Aku ngeliat sekeliling buat mastiin tempatnya bersih.
Rojo dan anak-anaknya lagi tidur, berarti, satu masalah berkurang. Dapur bersih, kamar tidur bersih, kamar mandi bersih.
Oke, Kari. Kamu aman.
Aku ngambil berkas-berkas kasus dan masukin ke tas kerjaku terus aku taruh di kantor, nutup pintu di belakangku.
Ketukan di pintu bikin aku buru-buru ke sana. Aku nggak mau Seth datang dan ngeliat salah satu tetanggaku di pintu. Malam ini tentang aku bersenang-senang, bukan tentang aku pinjemin gula.
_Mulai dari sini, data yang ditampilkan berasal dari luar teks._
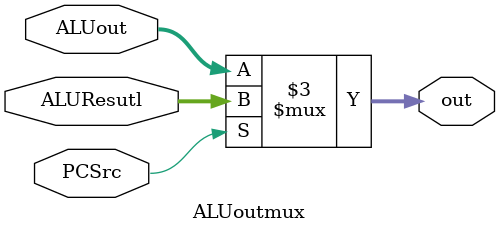
<source format=v>
module ALUoutmux(
    input [31:0] ALUout,
    input [31:0] ALUResutl,
    input PCSrc,
    output reg [31:0] out
);

always @(ALUout, ALUResutl, PCSrc)begin
  if (PCSrc)begin
    out <= ALUResutl;
  end
  else
    out <= ALUout;
end
endmodule
</source>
Aku buka pintu dengan senyum palsu yang lebar, tapi berubah jadi senyum beneran pas aku nyadar siapa yang berdiri di sana.
"Kok bisa naik ke sini?"
Dia mengangkat bahu, "Ada orang mau pergi. Kamu mau biarin aku masuk nggak?"
Aku menjauh dari pintu, ngebuka lebih lebar buat dia masuk. Dia make setelan jas yang bikin aku cemberut. "Kenapa pake jas?"
"Aku lagi dalam perjalanan pulang dari kerja pas kamu nelpon." Aku nutup pintu dan jalan ke arahnya.
"Sepi banget?" Udah hampir jam sepuluh.
Dia ngangguk, "Iya. Aku lagi ngerjain kasus gede. Dia bunuh istrinya dan anak perempuan mereka yang umur enam tahun. Kejam banget. Kamu harusnya lihat betapa berharganya anak kecil itu dan sekarang dia udah nggak ada." Aku bisa lihat emosi di mata dan ekspresinya. Aku denger tentang pembunuhan itu karena semua orang lagi ngebahas. Katanya, nggak ada kantor hukum atau pengacara yang mau ngambil kasus orang itu, jadi mereka nunjuk pembela umum dan pembela yang mereka tunjuk, ironisnya, punya anak umur enam tahun.
"Itu parah banget."
Dia noleh dan ngeliat aku dengan senyum, kesedihan sebelumnya hilang. "Sekarang kamu bilang mau bersenang-senang."
Aku senyum sambil ngangguk, "Aku emang mau bersenang-senang."
Dia meraihku dan narik aku ke pelukannya. Dia nundukin kepalanya dan nangkep bibirku buat ciuman.